500 striking workers in Washington launched a class action after their health plans were cut

Lawyers representing 500 striking employees at Coke filed a class action lawsuit after the company cancelled their health care.

The suit accused Coke of violating the Employee Retirement Income Security Act (ERISA), which sets minimum standards for health plans in the private sector.

"My wife had a kidney transplant two years ago. When Coke cancelled our health care, they cut off her anti-rejection medication. This shows me that Coke doesn't care about its employees," said Bill Mauhl, a 34-year Coke employee, who works in the company's production facility in Bellevue.

"In my almost twenty years of representing workers and unions in labour disputes, it's hard to think of any past instance where I have seen an employer retaliate against its striking workers in a manner as egregious as what the Coca-Cola Bottling Company has done here," said Dmitri Iglitzin, an attorney at Schwerin Campbell Barnard Iglitzin & Lavitt, an employment law firm based in Seattle.

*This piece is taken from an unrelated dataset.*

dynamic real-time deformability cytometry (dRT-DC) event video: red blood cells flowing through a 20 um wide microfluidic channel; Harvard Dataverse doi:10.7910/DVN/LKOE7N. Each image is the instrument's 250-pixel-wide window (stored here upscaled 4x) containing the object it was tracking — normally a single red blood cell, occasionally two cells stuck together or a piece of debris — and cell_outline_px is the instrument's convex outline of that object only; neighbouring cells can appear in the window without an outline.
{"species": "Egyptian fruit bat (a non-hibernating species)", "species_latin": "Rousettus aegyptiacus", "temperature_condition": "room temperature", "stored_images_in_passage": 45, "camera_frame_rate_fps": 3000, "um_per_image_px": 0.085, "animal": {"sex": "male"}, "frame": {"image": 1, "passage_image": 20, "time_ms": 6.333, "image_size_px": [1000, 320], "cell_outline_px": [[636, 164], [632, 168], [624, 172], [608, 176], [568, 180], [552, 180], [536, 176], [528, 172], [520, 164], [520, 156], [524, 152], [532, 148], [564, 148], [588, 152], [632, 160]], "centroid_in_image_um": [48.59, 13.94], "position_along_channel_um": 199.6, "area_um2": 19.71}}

"Cutting off the medical benefits to more than 500 workers, knowing that many of them rely on those benefits on a day-to-day basis and will be irreparably harmed if they lose those benefits is a brutal, full-scale attack by Coke on its own workers," Iglitzin continued.

Approximately 500 Coke employees in Western Washington went on strike over charges of employee surveillance, intimidation and bad faith bargaining.